|mediawiki/libs/Equivset : master||Add two more characters to Equivset|
I check the original file it has many problems. for example it changed foo ==> bar and later change bar ==> blabla
I listed the part of the code which should be change
64A ي => 649 ى ==change to == > 649 ى =>64A ي 6AA ڪ => 6A9 ک ==change to == > 6AA ڪ => 643 ك 6CC ی => 649 ى ==change to == > 6CC ی => 64A ي 6D0 ې => 67B ٻ ==change to == > 6D0 ې => 64A ي FED9 ﻙ => 6A9 ک ==change to == > FED9 ﻙ => 643 ك FEDA ﻚ => 6A9 ک ==change to == > FEDA ﻚ => 643 ك ---- should remove--- 639 ع => 45 E ==remove == > because it is the main character of many languages and you can not sacrifice them for Latin languages! 669 ٩ => 41 A ==remove = >becuse it is the main number of many languages and you can not sacrifice them for Latin languages! -----------all the arabic and persian numbers should convert to Latin numbers------------------ 6F0 ۰ => 30 0 660 ٠ => 30 0 6F1 ۱ => 31 1 661 ١ => 31 1 6F2 ۲ => 32 2 662 ٢ => 32 2 6F3 ۳ => 33 3 663 ٣ => 33 3 6F7 ۷ => 37 7 667 ٧ => 37 7 6F8 ۸ => 38 8 668 ٨ => 38 8 6F9 ۹ => 39 9 669 ٩ => 39 9 9ED ৭ => 39 9 A6A ੪ => 38 8
Regarding the two you want removed: I don't think it matters. If you always compare ccnorm(this) like ccnorm(that), the characters will be replaced similarly on both sides of the equation and things will work even if you were replacing ع with E, for instance. Removing them, however, will break AbuseFilters that depend on them in English Wikipedia and similar wikis.

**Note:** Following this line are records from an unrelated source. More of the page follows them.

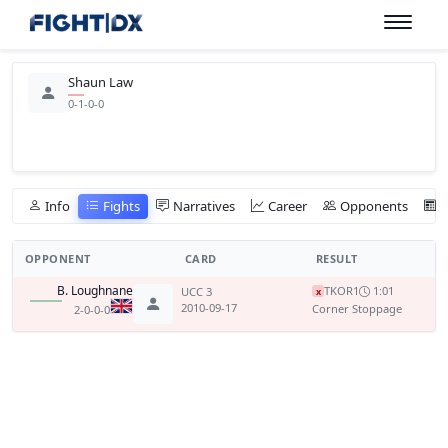
Shaun Law
0-1-0-0
Info
Fights
Narratives
Career
Opponents
OPPONENT
CARD
RESULT
B. Loughnane
TKO
R1
1:01
UCC 3
x
2010-09-17
Corner Stoppage
2-0-0-0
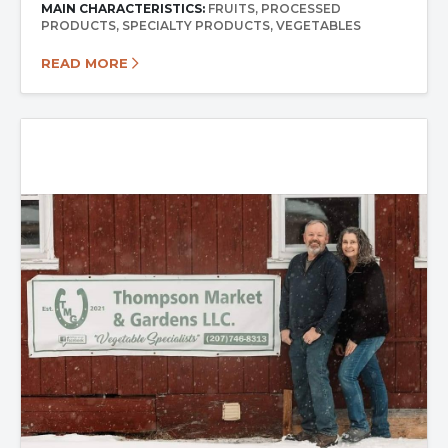
MAIN CHARACTERISTICS:
FRUITS
PROCESSED
PRODUCTS
SPECIALTY PRODUCTS
VEGETABLES
READ MORE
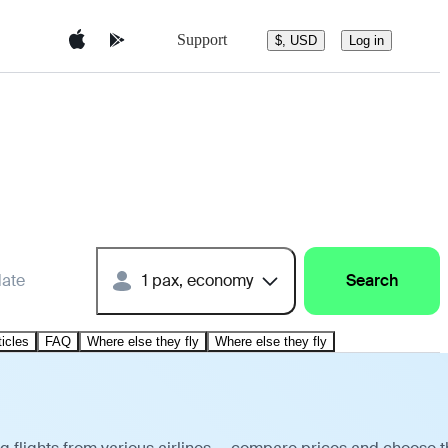
Support
$, USD
Log in
date
1 pax, economy
Search
ticles
FAQ
Where else they fly
Where else they fly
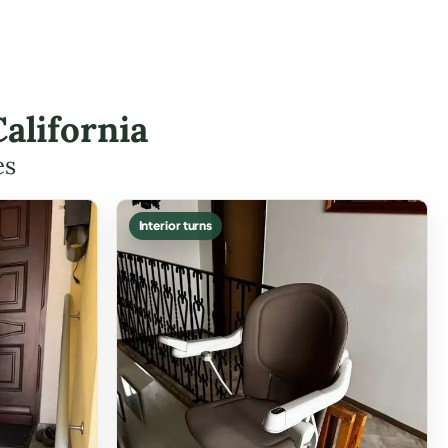
alifornia
es
Interior turns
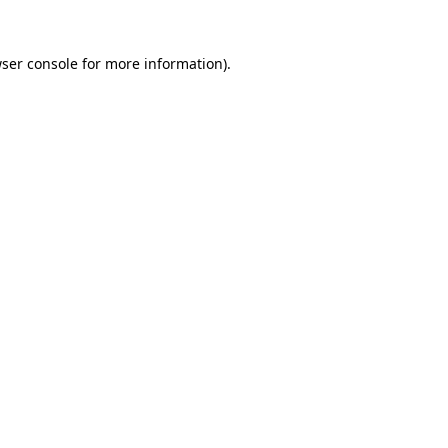
ser console
for more information).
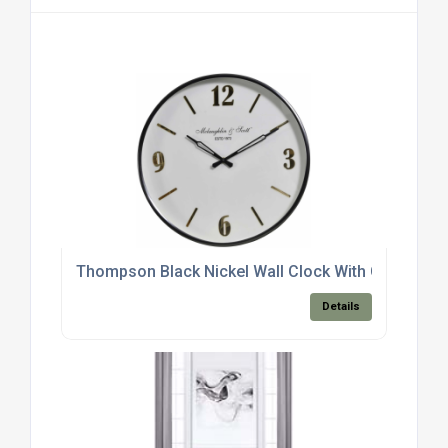
Thompson Black Nickel Wall Clock With Gold Deta
Details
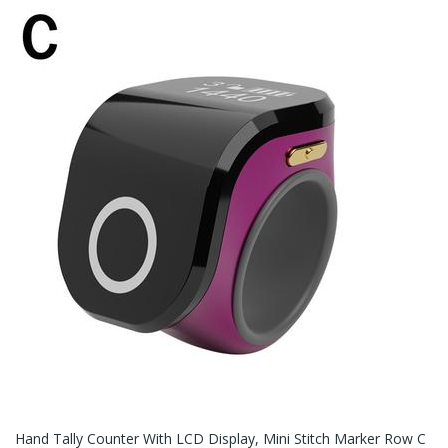
Hand Tally Counter With LCD Display, Mini Stitch Marker Row C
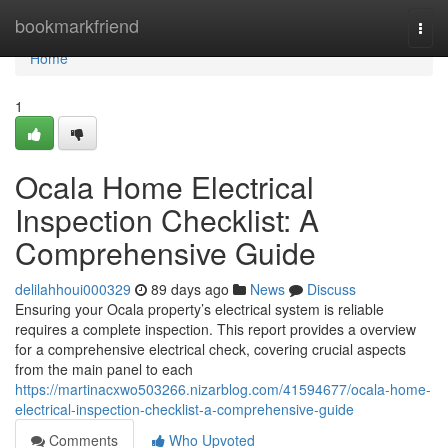
Home
bookmarkfriend
Togg
navi
Home
1
Ocala Home Electrical
Inspection Checklist: A
Comprehensive Guide
delilahhoui000329
89 days ago
News
Discuss
Ensuring your Ocala property’s electrical system is reliable
requires a complete inspection. This report provides a overview
for a comprehensive electrical check, covering crucial aspects
from the main panel to each
https://martinacxwo503266.nizarblog.com/41594677/ocala-home-
electrical-inspection-checklist-a-comprehensive-guide
Comments
Who Upvoted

No. I mean if the word 'معین' is a word you intend to look for new_wikitext, then you should not do it as ccnorm(new_wikitext) rlike 'معین' but you should do it as ccnorm(new_wikitext rlike ccnorm('معین').
Essentially, the ideal way for writing complex patterns while using ccnorm is something like this:
pattern := ccnorm('this') + '|' + ccnorm('that'); ccnorm(new_wikitext) rlike pattern
Besides the ability to use ccnorm properly, it also has two additional advantages: (1) you can break your pattern into several lines and make your code more readable; and (2) because you can break your code into multiple lines, BIDI issues will be less frequent in the editor and much easier to handle.
Here is a tidier version that you can test in Special:AbuseFilter/test
pattern := ccnorm('this') + '|' + ccnorm('that'); ccnorm('i have that only') rlike pattern
We have many abuse filters which contain more than 100 words and combinations. you mean we should repeat ccnorm 100 times more?
each language like english has huge list of offensive words like this, so this idea doesn't work.
also, your Idea has this false positive, for example:
we want to catch "۹ام": --> pattern := ccnorm("۹ام")
we have "Aام" at the text now your idea will catch it instead of "۹ام"
also pattern := ccnorm("Eام") will catch عام.
why do you want to continue wrong code and make many spaghetti codes at other wikis (ar, fa, ur, zab, glk,...)? why we should write ccnorm many times more than it is needed? (because maybe some English abuse filters will be broken? if there is many.)